**ASSIGNMENT**
Copy all lines holding the word "Cystadenocarcinoma" from the entries.

○ ○ ○

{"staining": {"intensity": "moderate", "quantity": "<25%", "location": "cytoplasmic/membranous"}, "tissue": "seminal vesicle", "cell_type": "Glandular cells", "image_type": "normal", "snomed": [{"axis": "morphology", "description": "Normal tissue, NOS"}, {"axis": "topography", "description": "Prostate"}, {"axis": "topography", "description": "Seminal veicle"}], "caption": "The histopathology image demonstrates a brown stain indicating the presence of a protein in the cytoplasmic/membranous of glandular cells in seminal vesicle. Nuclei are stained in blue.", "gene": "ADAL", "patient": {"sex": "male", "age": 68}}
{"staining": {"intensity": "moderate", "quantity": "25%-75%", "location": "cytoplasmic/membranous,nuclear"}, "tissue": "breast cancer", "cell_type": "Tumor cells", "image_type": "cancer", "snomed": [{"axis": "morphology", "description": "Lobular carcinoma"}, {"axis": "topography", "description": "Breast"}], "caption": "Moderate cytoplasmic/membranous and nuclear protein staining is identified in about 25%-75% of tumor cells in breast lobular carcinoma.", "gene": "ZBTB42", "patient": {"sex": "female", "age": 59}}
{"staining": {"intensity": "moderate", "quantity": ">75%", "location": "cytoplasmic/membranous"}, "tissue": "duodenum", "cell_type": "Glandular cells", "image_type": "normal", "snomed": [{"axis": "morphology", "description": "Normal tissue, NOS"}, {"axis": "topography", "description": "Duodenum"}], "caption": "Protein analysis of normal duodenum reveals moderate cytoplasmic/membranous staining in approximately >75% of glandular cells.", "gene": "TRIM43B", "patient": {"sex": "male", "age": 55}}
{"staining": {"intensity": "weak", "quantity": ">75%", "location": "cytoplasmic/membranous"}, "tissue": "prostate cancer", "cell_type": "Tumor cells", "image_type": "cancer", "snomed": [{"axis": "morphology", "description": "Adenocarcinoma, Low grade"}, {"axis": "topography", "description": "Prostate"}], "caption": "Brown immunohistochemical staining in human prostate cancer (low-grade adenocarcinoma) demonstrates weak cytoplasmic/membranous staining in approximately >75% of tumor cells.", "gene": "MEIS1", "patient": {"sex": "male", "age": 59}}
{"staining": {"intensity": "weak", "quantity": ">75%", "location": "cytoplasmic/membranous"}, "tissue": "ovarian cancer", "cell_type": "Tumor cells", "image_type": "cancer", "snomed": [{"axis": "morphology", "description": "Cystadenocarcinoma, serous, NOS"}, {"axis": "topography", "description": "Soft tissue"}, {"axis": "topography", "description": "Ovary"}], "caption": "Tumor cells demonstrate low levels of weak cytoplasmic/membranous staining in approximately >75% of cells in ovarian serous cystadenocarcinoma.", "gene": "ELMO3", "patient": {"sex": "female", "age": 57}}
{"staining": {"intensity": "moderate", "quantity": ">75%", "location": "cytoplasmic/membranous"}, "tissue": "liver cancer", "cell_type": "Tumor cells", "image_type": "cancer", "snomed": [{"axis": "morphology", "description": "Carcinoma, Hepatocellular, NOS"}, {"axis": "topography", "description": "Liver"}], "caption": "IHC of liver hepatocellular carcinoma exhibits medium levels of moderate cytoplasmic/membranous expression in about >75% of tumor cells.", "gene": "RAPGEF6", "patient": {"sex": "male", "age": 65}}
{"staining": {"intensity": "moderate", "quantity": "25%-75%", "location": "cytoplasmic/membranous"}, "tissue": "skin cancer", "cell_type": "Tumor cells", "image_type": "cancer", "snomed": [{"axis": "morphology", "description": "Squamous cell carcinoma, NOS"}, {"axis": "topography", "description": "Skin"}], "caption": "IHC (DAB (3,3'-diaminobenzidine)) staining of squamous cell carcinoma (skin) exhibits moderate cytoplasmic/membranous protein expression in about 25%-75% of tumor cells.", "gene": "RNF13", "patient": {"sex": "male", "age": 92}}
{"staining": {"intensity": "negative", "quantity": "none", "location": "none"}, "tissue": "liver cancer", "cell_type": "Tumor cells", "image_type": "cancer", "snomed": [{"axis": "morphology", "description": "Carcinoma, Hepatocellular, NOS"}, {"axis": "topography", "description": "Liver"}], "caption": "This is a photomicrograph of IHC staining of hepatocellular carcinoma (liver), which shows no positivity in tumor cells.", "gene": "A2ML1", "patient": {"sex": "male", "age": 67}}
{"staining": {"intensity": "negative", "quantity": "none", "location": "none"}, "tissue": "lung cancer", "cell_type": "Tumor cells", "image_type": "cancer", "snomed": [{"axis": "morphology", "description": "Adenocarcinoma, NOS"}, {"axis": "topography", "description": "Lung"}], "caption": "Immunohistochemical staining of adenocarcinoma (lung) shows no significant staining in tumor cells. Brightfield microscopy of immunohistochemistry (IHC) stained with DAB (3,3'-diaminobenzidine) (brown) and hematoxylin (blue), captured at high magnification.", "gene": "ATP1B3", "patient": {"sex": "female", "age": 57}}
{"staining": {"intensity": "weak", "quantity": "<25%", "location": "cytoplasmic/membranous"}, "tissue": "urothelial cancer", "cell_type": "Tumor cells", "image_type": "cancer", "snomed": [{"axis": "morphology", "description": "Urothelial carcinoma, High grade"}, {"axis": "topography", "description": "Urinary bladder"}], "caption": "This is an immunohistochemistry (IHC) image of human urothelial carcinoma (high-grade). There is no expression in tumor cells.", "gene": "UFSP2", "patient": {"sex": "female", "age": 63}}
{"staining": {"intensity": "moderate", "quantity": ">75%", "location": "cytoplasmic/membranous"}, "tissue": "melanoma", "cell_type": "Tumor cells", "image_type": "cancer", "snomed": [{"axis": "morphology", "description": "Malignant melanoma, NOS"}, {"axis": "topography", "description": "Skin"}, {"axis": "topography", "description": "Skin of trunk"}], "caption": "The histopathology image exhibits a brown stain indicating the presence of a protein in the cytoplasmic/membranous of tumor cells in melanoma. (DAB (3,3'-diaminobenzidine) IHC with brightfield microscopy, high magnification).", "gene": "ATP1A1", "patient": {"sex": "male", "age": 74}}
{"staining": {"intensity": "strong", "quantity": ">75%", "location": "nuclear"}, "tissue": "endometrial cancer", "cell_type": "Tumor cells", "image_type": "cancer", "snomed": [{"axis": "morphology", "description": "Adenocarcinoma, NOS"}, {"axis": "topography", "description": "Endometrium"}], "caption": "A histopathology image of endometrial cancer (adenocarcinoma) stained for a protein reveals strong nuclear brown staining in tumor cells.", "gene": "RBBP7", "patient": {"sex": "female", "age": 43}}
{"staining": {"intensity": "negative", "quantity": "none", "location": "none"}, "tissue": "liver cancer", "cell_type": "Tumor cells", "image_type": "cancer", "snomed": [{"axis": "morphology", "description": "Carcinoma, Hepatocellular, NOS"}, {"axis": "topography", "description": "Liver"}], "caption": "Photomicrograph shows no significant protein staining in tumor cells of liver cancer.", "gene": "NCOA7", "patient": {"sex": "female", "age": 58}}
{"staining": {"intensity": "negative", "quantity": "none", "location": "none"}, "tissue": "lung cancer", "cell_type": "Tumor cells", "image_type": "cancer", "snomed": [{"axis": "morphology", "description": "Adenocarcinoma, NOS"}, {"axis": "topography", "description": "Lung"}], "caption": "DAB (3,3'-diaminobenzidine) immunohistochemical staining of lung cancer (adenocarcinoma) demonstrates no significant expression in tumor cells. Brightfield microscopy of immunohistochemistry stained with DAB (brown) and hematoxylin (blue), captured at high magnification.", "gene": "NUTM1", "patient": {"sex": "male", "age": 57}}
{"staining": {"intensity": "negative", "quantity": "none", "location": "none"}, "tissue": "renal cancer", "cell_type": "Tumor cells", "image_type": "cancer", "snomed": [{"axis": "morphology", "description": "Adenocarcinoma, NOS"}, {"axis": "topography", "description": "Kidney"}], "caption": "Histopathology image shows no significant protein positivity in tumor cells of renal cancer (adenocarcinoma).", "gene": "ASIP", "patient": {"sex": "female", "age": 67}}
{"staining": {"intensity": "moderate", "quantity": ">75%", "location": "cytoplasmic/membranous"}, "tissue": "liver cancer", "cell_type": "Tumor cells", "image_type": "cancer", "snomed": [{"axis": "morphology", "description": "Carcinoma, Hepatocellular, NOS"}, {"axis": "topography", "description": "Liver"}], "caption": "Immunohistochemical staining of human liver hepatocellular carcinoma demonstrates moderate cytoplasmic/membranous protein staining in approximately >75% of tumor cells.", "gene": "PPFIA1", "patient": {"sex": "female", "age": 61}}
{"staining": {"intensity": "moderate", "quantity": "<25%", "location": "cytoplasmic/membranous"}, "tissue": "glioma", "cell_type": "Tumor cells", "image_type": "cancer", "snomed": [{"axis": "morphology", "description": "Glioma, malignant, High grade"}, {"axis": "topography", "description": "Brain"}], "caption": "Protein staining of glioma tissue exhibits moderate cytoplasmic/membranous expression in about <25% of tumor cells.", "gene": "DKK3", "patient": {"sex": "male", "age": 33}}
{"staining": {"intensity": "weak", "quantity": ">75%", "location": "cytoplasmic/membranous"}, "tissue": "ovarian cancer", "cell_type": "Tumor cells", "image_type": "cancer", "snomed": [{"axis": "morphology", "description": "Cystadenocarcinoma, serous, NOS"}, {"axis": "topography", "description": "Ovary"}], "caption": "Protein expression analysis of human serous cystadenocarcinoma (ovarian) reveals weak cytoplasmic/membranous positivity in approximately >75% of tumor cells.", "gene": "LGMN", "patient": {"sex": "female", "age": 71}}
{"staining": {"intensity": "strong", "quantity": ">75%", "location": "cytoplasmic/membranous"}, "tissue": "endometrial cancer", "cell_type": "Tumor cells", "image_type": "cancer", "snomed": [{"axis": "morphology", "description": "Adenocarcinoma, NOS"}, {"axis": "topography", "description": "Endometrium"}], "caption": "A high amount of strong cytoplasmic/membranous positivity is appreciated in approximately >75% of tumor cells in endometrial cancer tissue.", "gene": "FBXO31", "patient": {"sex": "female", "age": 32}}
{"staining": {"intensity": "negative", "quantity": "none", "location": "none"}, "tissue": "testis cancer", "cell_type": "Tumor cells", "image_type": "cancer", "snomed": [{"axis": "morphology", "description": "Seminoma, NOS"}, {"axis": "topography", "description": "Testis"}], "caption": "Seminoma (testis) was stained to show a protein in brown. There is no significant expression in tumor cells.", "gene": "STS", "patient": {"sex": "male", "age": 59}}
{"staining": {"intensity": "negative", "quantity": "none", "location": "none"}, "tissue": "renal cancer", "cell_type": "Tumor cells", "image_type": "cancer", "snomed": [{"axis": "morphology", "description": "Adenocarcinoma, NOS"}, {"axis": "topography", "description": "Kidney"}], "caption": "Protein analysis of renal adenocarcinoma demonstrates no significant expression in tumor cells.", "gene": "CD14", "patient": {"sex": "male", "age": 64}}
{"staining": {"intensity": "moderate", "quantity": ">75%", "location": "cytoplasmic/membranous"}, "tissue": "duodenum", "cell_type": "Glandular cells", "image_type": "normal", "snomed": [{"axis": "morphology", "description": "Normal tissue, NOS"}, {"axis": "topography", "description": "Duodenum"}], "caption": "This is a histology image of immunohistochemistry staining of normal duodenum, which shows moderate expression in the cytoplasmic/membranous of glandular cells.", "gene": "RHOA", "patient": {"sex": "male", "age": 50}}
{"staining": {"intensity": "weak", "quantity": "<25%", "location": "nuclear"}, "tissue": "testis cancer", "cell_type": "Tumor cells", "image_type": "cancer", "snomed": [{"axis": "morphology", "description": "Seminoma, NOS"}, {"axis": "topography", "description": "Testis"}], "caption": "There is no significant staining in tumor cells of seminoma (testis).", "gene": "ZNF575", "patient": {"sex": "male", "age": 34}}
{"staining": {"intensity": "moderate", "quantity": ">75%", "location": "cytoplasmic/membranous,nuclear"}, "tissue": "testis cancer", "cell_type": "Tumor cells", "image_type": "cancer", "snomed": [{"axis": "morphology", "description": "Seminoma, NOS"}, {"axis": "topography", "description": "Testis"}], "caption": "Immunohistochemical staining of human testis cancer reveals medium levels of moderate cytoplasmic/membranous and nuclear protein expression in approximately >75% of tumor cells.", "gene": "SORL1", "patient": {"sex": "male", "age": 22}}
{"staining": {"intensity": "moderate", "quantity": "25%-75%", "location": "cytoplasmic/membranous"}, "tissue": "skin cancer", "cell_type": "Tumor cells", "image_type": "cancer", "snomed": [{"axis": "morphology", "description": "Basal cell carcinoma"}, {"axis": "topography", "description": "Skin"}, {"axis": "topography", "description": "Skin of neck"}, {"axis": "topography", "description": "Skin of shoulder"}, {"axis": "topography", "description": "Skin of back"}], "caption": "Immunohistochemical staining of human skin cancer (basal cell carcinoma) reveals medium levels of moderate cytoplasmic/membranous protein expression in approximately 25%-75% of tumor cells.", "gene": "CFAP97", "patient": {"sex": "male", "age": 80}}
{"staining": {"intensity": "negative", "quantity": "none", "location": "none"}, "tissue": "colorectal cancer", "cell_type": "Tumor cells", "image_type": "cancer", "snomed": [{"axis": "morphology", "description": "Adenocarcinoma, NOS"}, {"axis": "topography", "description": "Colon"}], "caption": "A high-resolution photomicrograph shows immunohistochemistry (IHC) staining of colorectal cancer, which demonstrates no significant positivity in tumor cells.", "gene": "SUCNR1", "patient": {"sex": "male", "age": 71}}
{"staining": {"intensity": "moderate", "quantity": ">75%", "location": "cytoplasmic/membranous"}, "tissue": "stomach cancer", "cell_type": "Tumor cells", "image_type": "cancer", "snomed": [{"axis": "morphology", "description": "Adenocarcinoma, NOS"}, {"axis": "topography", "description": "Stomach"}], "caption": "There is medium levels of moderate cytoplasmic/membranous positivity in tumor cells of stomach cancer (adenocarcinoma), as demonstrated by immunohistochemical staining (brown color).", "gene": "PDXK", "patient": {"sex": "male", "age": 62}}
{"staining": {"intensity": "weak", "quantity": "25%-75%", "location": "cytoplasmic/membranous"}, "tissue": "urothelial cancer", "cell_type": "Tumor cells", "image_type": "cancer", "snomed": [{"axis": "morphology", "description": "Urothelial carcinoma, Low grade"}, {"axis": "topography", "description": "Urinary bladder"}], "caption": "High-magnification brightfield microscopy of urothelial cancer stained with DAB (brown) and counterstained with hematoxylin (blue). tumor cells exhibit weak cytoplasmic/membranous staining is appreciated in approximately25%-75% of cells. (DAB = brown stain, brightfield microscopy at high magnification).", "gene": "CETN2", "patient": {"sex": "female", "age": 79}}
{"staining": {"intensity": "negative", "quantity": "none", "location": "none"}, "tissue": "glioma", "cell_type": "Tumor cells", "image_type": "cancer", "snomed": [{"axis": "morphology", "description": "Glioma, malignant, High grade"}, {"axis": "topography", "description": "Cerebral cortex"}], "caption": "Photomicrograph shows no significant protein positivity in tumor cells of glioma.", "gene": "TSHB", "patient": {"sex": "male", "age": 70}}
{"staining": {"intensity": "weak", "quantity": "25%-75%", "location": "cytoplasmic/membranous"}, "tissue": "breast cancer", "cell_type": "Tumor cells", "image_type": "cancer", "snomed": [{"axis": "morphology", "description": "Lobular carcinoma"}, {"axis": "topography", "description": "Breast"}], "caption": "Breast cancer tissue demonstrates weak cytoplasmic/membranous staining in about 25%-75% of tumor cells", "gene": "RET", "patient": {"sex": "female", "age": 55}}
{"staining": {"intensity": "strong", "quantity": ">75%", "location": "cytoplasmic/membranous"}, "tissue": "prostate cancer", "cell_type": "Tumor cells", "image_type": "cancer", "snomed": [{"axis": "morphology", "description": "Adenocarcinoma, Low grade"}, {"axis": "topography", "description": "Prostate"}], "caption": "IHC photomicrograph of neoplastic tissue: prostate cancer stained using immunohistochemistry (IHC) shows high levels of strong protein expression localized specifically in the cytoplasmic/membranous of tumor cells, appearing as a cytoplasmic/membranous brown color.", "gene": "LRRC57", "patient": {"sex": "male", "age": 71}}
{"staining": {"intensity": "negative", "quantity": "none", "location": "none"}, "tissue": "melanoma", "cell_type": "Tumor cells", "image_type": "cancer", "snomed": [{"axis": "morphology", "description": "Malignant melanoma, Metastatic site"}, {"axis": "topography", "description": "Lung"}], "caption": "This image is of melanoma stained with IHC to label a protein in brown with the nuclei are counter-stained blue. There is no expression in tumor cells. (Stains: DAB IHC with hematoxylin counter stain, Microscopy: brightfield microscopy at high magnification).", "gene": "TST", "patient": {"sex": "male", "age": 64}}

○ ○ ○

**ANSWER BOX**
{"staining": {"intensity": "weak", "quantity": ">75%", "location": "cytoplasmic/membranous"}, "tissue": "ovarian cancer", "cell_type": "Tumor cells", "image_type": "cancer", "snomed": [{"axis": "morphology", "description": "Cystadenocarcinoma, serous, NOS"}, {"axis": "topography", "description": "Soft tissue"}, {"axis": "topography", "description": "Ovary"}], "caption": "Tumor cells demonstrate low levels of weak cytoplasmic/membranous staining in approximately >75% of cells in ovarian serous cystadenocarcinoma.", "gene": "ELMO3", "patient": {"sex": "female", "age": 57}}
{"staining": {"intensity": "weak", "quantity": ">75%", "location": "cytoplasmic/membranous"}, "tissue": "ovarian cancer", "cell_type": "Tumor cells", "image_type": "cancer", "snomed": [{"axis": "morphology", "description": "Cystadenocarcinoma, serous, NOS"}, {"axis": "topography", "description": "Ovary"}], "caption": "Protein expression analysis of human serous cystadenocarcinoma (ovarian) reveals weak cytoplasmic/membranous positivity in approximately >75% of tumor cells.", "gene": "LGMN", "patient": {"sex": "female", "age": 71}}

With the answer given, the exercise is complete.